Interrogé lors du point presse sur sa décision de ne pas recevoir l’intersyndicale qui avait demandé une entrevue sur les retraites et les violences policières, il reste droit dans ses bottes. « Je n’ai pas à rencontrer des manifestants pour ce que vous appelez vous des violences policières. C’est un terme que je récuse totalement », se justifie-t-il, ajoutant que « s’il y a des violences, c’est toujours le fait des manifestants » et que « s’il peut y avoir un certain nombre de fautes en nombre limité, l’IGPN est saisi systématiquement. » Sur la question des journalistes parfois ciblés par la police, il dénie aussi. « Les journalistes ne sont pas empêchés de faire leur travail sur les manifestations. Au contraire, lorsqu’ils sont identifiés, bien évidemment, les policiers les protègent », déclare-t-il en embrayant sur les prises à partie des journalistes par des manifestants qui existent aussi.

Mais pas de chance. Cette démonstration vient se frayer au réel et cela s’est encore joué quelques instants auparavant, quand une manifestante était parvenue à surgir à proximité de la balade protocolaire. Quand elle a commencé à scander : "il n'y a pas de violences légitimes", les visages se sont un peu tendus parmi les officiels. Et la journaliste de MaCommune.info qui avait commencé à filmer la scène en a été empêchée par les CRS, qui l’ont fermement écartée. Ce qui n'est tout de même pas le gage d'une très forte protection des journalistes par les forces de l’ordre.
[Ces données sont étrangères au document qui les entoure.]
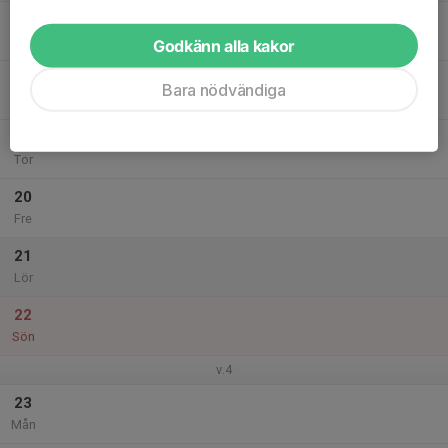
17
Tis
Godkänn alla kakor
18
Bara nödvändiga
Ons
19
Tor
20
Fre
21
Lör
22
Sön
v.4
23
Mån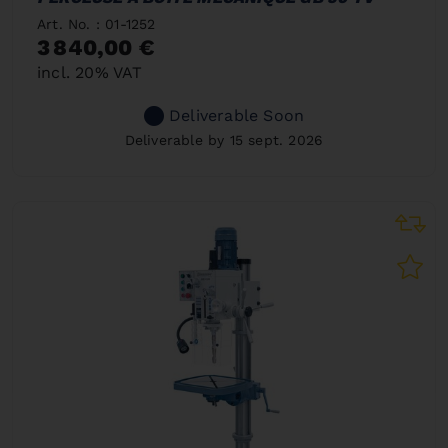
Art. No. : 01-1252
3 840,00 €
incl. 20% VAT
Deliverable Soon
Deliverable by 15 sept. 2026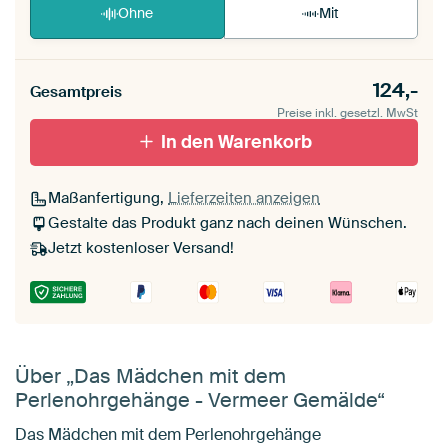
Ohne
Mit
124,-
Gesamtpreis
Preise inkl. gesetzl. MwSt
In den Warenkorb
Maßanfertigung,
Lieferzeiten anzeigen
Gestalte das Produkt ganz nach deinen Wünschen.
Jetzt kostenloser Versand!
Über „Das Mädchen mit dem
Perlenohrgehänge - Vermeer Gemälde“
Das Mädchen mit dem Perlenohrgehänge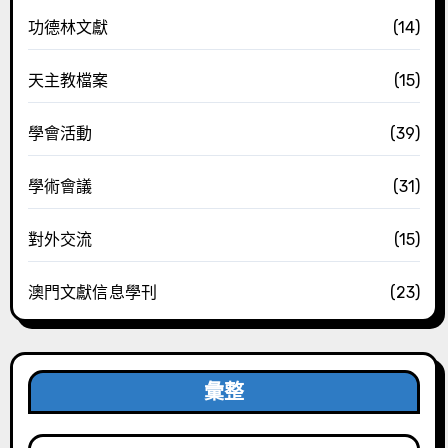
功德林文獻
(14)
天主教檔案
(15)
學會活動
(39)
學術會議
(31)
對外交流
(15)
澳門文獻信息學刊
(23)
彙整
彙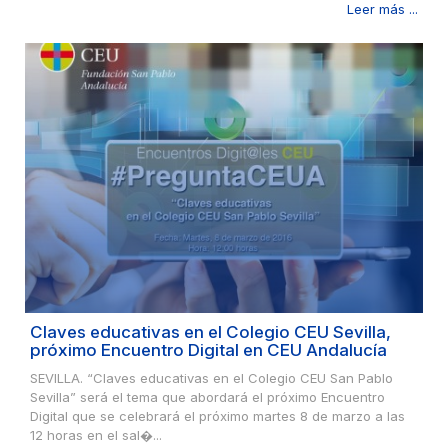
Leer más ...
Claves educativas en el Colegio CEU Sevilla,
próximo Encuentro Digital en CEU Andalucía
SEVILLA. “Claves educativas en el Colegio CEU San Pablo
Sevilla” será el tema que abordará el próximo Encuentro
Digital que se celebrará el próximo martes 8 de marzo a las
12 horas en el sal�...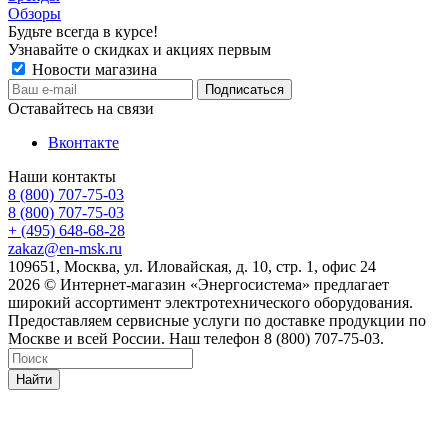
Обзоры
Будьте всегда в курсе!
Узнавайте о скидках и акциях первым
Новости магазина
Оставайтесь на связи
Вконтакте
Наши контакты
8 (800) 707-75-03
8 (800) 707-75-03
+ (495) 648-68-28
zakaz@en-msk.ru
109651, Москва, ул. Иловайская, д. 10, стр. 1, офис 24
2026 © Интернет-магазин «Энергосистема» предлагает
широкий ассортимент электротехнического оборудования.
Предоставляем сервисные услуги по доставке продукции по
Москве и всей России. Наш телефон 8 (800) 707-75-03.
Найти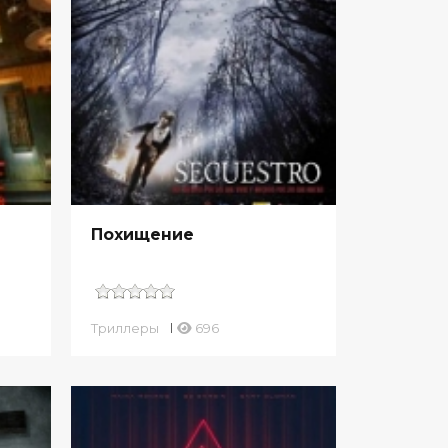
Похищение
Триллеры
696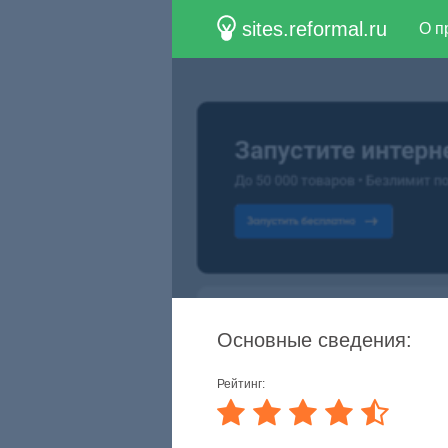
sites.reformal.ru
О п
Основные сведения:
Рейтинг:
Quant aux manifestants, ils ne sont plus qu’une poignée vers 12h, nassés depuis près d’une heure dans un coin du quartier après avoir été empêché de circuler librement toute la matinée et parfois vigoureusement repoussés par les forces de l’ordre. Les policiers leur disent qu’ils ne peuvent sortir qu’à la condition d’un contrôle d’identité. C’est une réquisition du parquet au motif d’une manifestation non déclarée. Mais au départ de Laurent Nuñez, tout le monde est finalement autorisé à sortir sans passer par la case contrôle. Les autorités n’ont guère tenu compte de la déclaration de manifestation de l’intersyndicale, qui n'avait pas de parcours déclaré et qui faisait mention d’un rassemblement à Planoise sur une tranche horaire large, de 9h à 18h. Malgré tout, ils auront réussi à déjouer plusieurs fois l’impressionnant dispositif de sécurité et à se faire parfois entendre, de loin, du secrétaire d’État.